Shine Li   Apr 12, 2021 04:00 2 分钟阅读


The court has once again ruled in favour of Ripple, scoring the fintech company a small win in its ongoing legal battle with the U.S. Securities and Exchange Commission (SEC).

In a ruling on Friday, Magistrate Judge Sarah Netburn has denied the SEC’s request to access Ripple lead executives Chris Larsen and Brad Garlinghouse’s personal financial records. Having previously filed an amended complaint claiming that both Larsen and Garlinghouse purposely manipulated XRP’s price, the SEC filed a request with the court demanding access to Ripple co-founder Chris Larsen and CEO Brad Garlinghouse’s private banking information.

However, Netburn has now denied the request under the pretext that they “are not relevant or proportional to the needs of the case.”   

The SEC has been ramping up its attack against Ripple. The agency moved to sue the fintech firm and its lead executives in December 2020 in a $1.3 billion lawsuit for offering unregistered digital asset securities through XRP.

Currently, things are looking optimistic for Ripple. During a discovery hearing earlier this month, Ripple was granted access to the Securities and Exchange Commission’s internal documents on cryptocurrencies. This will enable them to compare XRP with Bitcoin and Ethereum, which have been exempted from the SEC’s regulatory scope in the United States.

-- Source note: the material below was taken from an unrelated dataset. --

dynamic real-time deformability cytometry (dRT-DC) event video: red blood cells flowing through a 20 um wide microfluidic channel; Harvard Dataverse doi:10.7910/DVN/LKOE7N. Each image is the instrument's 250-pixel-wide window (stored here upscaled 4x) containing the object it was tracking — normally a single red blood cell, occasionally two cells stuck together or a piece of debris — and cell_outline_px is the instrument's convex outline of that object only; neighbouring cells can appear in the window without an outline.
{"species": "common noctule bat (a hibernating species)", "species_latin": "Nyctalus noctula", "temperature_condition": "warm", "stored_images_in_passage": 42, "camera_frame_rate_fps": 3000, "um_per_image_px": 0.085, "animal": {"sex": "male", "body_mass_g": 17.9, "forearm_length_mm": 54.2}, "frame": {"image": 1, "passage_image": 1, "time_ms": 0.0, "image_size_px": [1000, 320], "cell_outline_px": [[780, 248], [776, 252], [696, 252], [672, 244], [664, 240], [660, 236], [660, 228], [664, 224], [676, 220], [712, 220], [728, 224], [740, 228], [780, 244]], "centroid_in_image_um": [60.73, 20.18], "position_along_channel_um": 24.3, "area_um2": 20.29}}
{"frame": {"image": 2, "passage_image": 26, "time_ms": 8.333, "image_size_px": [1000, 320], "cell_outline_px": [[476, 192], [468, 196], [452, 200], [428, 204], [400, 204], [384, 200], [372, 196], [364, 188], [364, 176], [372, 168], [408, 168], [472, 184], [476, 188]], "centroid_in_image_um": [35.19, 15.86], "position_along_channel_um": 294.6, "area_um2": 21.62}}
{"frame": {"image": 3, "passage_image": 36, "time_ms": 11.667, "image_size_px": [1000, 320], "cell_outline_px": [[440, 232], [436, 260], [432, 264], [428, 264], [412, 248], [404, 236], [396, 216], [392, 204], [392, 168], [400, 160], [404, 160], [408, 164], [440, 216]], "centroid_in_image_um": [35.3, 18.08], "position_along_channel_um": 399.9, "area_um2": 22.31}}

Matthew Solomon, Garlinghouse’s attorney, has said that it will be “game over” for the SEC once there is evidence that indicates that the SEC thinks or thought of XRP in a similar manner as it views Bitcoin and Ethereum.

The outcome of the lawsuit will be significant for the whole cryptocurrency industry, as it may translate to how other digital assets are viewed and regulated by the SEC in the future.

Despite the legal pressure faced by Ripple, the fintech firm has prevailed and has continued to expand its businesses overseas, even securing a new partnership with Asian cross-border payments hub, Tranglo. Since the lawsuit, Ripple CEO Brad Garlinghouse has reported that Ripple has signed at least 20 new financial institutions as customers.

Ripple is best known for offering cross-border payment services using blockchain and digital assets to facilitate transactions. XRP is used as a bridge currency. Recently, the cryptocurrency has performed bullishly, increasing by 111% over a seven-day period.

Currently, Ripple is also looking to collaborate with central banks to help them with the implementation of central bank digital currencies (CBDCs). It has piloted a private version of its XRP Ledger for central banks launching CBDCs.